Requirement
Would you restate all of the entries verbatim, minus any images?

**** Information supplied ****

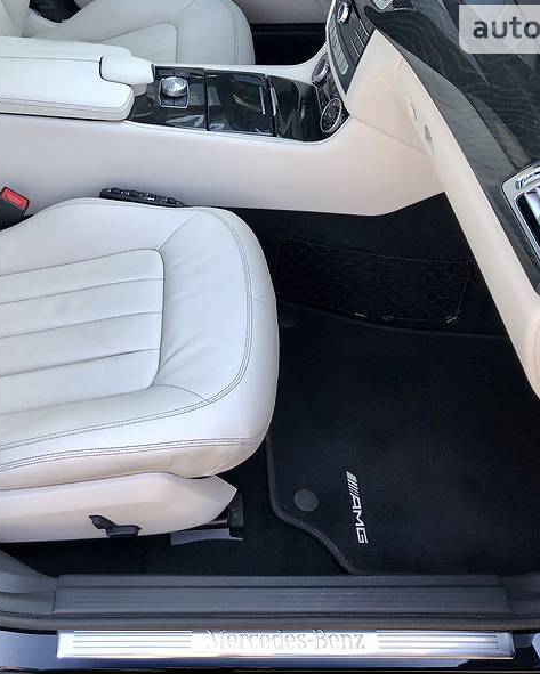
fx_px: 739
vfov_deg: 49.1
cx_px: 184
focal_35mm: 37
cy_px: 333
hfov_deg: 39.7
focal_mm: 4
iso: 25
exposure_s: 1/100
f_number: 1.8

****

Your response
fx_px: 739
vfov_deg: 49.1
cx_px: 184
focal_35mm: 37
cy_px: 333
hfov_deg: 39.7
focal_mm: 4
iso: 25
exposure_s: 1/100
f_number: 1.8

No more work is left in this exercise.